Retype the listing that follows, leaving nothing out.

═══

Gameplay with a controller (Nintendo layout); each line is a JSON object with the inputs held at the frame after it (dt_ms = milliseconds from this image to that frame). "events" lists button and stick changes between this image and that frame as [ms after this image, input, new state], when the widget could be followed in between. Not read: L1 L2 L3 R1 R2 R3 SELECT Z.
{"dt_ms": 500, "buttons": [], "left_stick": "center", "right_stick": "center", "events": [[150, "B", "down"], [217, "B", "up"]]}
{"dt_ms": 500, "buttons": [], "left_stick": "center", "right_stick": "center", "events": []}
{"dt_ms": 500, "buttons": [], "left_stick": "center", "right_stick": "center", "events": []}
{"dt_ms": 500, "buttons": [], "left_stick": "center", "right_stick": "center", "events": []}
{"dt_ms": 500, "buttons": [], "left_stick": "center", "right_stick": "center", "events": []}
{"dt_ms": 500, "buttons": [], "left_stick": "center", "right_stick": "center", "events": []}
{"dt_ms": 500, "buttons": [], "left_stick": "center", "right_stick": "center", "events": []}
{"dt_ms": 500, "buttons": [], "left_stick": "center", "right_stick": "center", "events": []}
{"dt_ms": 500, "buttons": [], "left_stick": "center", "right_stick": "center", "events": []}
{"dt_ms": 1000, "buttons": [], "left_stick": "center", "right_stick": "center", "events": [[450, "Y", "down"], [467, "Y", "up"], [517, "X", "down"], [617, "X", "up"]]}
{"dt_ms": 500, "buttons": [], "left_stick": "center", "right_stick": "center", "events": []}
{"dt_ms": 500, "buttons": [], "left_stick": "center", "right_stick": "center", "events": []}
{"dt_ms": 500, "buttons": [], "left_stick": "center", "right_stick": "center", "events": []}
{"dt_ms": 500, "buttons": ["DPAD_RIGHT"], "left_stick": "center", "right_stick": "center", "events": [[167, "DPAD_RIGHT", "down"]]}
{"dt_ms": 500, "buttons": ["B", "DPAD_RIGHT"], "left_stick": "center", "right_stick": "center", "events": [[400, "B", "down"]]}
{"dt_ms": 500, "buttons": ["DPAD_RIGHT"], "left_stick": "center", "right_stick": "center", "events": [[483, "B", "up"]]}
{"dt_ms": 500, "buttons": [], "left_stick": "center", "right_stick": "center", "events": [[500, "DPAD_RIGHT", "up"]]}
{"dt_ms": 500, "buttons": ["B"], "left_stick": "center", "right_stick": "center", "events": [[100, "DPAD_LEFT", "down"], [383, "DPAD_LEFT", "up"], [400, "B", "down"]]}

═══

▶ **Output below**:
Gameplay with a controller (Nintendo layout); each line is a JSON object with the inputs held at the frame after it (dt_ms = milliseconds from this image to that frame). "events" lists button and stick changes between this image and that frame as [ms after this image, input, new state], when the widget could be followed in between. Not read: L1 L2 L3 R1 R2 R3 SELECT Z.
{"dt_ms": 500, "buttons": [], "left_stick": "center", "right_stick": "center", "events": [[150, "B", "down"], [217, "B", "up"]]}
{"dt_ms": 500, "buttons": [], "left_stick": "center", "right_stick": "center", "events": []}
{"dt_ms": 500, "buttons": [], "left_stick": "center", "right_stick": "center", "events": []}
{"dt_ms": 500, "buttons": [], "left_stick": "center", "right_stick": "center", "events": []}
{"dt_ms": 500, "buttons": [], "left_stick": "center", "right_stick": "center", "events": []}
{"dt_ms": 500, "buttons": [], "left_stick": "center", "right_stick": "center", "events": []}
{"dt_ms": 500, "buttons": [], "left_stick": "center", "right_stick": "center", "events": []}
{"dt_ms": 500, "buttons": [], "left_stick": "center", "right_stick": "center", "events": []}
{"dt_ms": 500, "buttons": [], "left_stick": "center", "right_stick": "center", "events": []}
{"dt_ms": 1000, "buttons": [], "left_stick": "center", "right_stick": "center", "events": [[450, "Y", "down"], [467, "Y", "up"], [517, "X", "down"], [617, "X", "up"]]}
{"dt_ms": 500, "buttons": [], "left_stick": "center", "right_stick": "center", "events": []}
{"dt_ms": 500, "buttons": [], "left_stick": "center", "right_stick": "center", "events": []}
{"dt_ms": 500, "buttons": [], "left_stick": "center", "right_stick": "center", "events": []}
{"dt_ms": 500, "buttons": ["DPAD_RIGHT"], "left_stick": "center", "right_stick": "center", "events": [[167, "DPAD_RIGHT", "down"]]}
{"dt_ms": 500, "buttons": ["B", "DPAD_RIGHT"], "left_stick": "center", "right_stick": "center", "events": [[400, "B", "down"]]}
{"dt_ms": 500, "buttons": ["DPAD_RIGHT"], "left_stick": "center", "right_stick": "center", "events": [[483, "B", "up"]]}
{"dt_ms": 500, "buttons": [], "left_stick": "center", "right_stick": "center", "events": [[500, "DPAD_RIGHT", "up"]]}
{"dt_ms": 500, "buttons": ["B"], "left_stick": "center", "right_stick": "center", "events": [[100, "DPAD_LEFT", "down"], [383, "DPAD_LEFT", "up"], [400, "B", "down"]]}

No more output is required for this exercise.